▶ WHAT YOU ARE ASKED TO DO
From the entries below, copy exactly the lines from the one that contains "<source format=gbr>" through the one that contains "G04 Gerber Fmt", both included, and only those.

[Excerpts from a dataset]
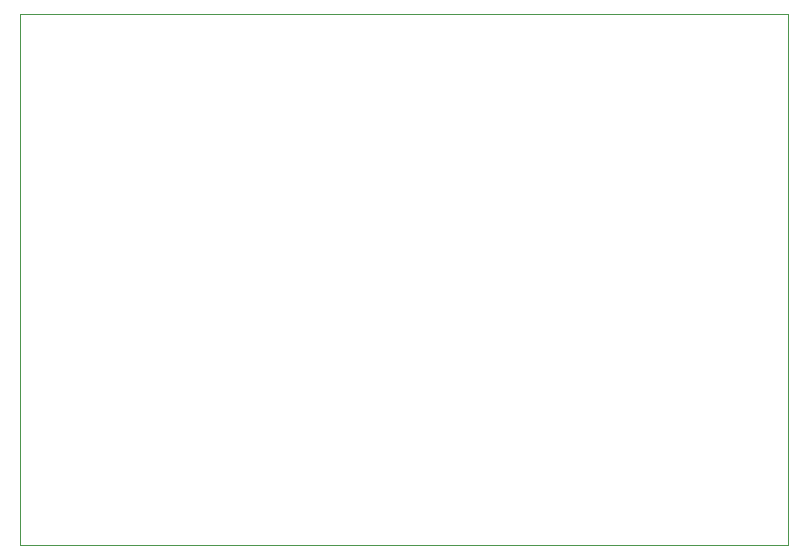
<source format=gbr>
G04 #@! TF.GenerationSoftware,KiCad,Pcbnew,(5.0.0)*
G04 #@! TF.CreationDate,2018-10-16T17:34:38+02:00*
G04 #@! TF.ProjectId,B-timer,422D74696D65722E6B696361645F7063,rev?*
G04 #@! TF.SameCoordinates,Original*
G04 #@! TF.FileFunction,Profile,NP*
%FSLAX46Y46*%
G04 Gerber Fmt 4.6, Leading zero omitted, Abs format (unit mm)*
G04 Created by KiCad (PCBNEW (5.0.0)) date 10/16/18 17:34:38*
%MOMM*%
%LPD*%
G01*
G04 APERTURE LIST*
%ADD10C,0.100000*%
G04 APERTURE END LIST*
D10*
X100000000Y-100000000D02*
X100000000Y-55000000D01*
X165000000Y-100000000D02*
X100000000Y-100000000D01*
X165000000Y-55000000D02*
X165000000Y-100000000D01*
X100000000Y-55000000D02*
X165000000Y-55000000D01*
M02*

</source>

...

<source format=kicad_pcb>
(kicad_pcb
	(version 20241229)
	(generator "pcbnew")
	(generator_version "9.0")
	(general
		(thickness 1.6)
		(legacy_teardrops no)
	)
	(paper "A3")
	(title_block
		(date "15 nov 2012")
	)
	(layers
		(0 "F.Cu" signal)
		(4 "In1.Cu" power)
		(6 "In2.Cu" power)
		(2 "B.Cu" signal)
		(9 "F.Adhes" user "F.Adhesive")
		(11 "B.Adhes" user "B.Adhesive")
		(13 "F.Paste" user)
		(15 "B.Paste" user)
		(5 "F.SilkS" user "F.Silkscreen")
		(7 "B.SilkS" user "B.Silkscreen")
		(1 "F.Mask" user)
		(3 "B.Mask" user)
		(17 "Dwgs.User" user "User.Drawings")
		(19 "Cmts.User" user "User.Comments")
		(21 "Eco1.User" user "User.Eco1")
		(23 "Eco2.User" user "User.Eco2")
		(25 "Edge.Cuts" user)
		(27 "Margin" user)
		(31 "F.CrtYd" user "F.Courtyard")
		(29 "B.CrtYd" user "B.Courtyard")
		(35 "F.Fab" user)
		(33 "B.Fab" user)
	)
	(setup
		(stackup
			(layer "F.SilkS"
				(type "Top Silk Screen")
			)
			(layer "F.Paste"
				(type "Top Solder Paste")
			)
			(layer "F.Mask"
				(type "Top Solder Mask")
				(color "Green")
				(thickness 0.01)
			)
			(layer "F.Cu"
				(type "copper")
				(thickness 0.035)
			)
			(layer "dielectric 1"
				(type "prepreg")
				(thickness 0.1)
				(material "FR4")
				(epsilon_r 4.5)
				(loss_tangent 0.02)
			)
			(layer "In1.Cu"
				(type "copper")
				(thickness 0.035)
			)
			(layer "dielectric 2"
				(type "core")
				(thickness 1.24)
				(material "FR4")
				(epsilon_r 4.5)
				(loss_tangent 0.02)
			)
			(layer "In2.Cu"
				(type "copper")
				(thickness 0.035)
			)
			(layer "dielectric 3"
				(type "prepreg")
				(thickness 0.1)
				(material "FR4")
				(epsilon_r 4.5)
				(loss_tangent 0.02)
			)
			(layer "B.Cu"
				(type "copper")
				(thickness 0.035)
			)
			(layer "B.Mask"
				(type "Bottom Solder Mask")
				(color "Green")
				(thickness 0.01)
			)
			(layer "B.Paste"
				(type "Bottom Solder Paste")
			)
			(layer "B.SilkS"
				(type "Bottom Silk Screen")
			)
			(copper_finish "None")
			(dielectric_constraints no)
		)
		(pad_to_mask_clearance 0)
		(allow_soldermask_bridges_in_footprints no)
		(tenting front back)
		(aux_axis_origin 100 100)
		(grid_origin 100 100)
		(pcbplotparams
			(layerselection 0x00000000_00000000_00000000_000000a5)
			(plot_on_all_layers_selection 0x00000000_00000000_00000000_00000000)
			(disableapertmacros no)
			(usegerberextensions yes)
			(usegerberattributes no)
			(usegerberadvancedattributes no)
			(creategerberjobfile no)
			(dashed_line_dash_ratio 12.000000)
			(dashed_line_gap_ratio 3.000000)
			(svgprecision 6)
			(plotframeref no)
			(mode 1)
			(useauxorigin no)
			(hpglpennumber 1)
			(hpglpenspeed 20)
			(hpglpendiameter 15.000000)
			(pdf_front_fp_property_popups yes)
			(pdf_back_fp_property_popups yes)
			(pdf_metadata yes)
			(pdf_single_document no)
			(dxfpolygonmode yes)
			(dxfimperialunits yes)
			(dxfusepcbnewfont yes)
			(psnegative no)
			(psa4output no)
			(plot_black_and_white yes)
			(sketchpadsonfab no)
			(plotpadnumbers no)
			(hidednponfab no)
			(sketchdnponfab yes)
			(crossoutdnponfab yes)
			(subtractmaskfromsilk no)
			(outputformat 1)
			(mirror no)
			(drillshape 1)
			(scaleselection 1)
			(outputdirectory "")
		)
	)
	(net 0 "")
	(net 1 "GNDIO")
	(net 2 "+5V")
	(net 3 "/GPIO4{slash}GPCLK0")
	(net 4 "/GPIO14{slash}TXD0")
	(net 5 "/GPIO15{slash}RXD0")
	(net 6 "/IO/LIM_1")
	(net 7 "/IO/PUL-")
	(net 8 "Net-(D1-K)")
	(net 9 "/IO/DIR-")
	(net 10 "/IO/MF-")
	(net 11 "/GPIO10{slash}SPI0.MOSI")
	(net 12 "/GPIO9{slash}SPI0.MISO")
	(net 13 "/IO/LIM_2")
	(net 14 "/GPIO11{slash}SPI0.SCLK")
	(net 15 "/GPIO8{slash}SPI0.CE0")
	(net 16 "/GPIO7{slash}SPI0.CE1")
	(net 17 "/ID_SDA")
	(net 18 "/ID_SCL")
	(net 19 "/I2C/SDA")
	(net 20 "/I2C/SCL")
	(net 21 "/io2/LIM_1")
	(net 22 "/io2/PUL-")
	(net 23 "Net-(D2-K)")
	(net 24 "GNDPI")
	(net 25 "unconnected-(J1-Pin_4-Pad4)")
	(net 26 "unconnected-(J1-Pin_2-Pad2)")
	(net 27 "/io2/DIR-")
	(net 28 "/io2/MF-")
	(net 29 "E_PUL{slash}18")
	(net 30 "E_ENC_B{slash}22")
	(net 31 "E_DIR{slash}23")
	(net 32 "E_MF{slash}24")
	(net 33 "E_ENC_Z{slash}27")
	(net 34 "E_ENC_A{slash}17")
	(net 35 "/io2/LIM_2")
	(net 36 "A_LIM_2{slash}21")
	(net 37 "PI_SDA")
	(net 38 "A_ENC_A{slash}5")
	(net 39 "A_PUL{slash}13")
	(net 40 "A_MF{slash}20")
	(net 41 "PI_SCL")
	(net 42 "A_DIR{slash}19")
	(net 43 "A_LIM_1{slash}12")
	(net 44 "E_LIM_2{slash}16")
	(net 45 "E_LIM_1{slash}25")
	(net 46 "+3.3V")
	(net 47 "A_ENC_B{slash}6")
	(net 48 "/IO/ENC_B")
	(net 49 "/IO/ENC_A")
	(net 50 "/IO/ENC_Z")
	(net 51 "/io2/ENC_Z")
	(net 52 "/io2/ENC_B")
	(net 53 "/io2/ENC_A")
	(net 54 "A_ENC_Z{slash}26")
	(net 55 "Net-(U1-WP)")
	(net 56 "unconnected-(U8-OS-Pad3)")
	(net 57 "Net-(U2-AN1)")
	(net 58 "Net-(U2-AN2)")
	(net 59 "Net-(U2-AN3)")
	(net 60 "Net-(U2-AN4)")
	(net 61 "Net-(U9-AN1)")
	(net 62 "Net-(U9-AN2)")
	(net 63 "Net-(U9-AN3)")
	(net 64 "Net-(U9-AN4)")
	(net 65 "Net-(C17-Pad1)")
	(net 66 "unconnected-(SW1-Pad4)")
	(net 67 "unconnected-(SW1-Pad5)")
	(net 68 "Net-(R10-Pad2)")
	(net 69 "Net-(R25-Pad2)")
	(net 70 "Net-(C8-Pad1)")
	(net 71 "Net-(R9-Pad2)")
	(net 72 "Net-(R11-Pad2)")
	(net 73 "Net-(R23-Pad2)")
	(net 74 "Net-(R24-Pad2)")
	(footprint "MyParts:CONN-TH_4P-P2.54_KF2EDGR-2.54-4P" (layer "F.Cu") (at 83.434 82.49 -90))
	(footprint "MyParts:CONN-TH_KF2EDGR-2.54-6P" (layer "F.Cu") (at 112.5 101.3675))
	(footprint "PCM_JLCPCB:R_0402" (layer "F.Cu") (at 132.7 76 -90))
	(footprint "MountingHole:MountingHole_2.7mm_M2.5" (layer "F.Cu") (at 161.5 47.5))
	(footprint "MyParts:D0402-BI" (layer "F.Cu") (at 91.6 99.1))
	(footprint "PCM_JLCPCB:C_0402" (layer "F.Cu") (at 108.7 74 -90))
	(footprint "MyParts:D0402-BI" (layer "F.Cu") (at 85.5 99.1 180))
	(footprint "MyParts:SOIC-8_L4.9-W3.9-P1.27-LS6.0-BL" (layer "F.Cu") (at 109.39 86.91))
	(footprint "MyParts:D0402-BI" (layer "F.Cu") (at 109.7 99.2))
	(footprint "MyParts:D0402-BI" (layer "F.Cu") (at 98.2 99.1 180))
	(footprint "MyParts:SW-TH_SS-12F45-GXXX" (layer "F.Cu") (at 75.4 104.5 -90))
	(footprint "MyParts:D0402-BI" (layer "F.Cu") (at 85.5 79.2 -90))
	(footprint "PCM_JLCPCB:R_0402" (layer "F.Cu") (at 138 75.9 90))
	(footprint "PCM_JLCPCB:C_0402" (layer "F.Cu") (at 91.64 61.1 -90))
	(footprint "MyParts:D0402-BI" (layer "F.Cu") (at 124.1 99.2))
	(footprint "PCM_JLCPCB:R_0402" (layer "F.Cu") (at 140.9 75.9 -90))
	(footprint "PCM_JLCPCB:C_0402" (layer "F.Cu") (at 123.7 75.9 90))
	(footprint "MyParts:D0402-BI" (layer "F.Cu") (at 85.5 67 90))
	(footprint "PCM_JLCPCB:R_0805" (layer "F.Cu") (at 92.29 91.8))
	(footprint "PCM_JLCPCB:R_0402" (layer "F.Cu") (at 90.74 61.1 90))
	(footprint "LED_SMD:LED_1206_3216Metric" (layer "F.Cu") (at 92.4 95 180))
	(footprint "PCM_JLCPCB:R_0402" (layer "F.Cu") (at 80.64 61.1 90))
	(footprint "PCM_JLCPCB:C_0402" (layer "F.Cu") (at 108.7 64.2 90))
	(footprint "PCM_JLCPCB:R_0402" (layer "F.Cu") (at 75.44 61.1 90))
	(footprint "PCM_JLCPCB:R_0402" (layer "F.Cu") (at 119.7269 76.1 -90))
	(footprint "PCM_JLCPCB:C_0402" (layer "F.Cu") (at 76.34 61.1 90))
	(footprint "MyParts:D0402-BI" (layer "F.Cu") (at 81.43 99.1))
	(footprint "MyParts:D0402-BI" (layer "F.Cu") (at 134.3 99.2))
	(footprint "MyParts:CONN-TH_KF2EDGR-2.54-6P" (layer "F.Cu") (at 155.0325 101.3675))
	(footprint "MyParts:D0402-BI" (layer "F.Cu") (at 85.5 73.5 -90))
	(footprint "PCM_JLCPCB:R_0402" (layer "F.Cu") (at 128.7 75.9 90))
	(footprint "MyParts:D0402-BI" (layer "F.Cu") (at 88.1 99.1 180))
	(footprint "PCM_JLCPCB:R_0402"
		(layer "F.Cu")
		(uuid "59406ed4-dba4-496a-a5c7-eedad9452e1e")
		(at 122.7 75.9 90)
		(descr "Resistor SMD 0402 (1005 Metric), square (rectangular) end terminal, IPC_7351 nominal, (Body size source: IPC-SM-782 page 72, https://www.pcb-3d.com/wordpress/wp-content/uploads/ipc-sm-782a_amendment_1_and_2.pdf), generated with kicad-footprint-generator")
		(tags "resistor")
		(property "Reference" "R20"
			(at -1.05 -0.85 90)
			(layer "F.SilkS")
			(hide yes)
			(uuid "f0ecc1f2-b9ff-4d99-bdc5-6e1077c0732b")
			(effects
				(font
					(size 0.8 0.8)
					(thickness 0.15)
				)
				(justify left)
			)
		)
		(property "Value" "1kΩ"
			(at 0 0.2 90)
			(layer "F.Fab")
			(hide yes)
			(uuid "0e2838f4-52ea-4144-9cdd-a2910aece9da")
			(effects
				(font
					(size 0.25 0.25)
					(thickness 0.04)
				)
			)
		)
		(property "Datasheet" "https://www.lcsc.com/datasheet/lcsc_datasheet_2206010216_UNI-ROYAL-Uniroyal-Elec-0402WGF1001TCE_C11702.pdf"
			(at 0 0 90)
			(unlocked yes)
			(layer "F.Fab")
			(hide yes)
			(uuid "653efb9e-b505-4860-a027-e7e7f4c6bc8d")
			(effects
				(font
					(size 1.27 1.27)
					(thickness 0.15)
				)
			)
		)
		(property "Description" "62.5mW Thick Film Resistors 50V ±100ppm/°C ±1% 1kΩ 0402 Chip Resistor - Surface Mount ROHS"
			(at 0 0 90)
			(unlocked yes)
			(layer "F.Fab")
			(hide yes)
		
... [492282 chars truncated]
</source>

▶ TASK ANSWER
<source format=gbr>
G04 #@! TF.GenerationSoftware,KiCad,Pcbnew,(5.0.0)*
G04 #@! TF.CreationDate,2018-10-16T17:34:38+02:00*
G04 #@! TF.ProjectId,B-timer,422D74696D65722E6B696361645F7063,rev?*
G04 #@! TF.SameCoordinates,Original*
G04 #@! TF.FileFunction,Profile,NP*
%FSLAX46Y46*%
G04 Gerber Fmt 4.6, Leading zero omitted, Abs format (unit mm)*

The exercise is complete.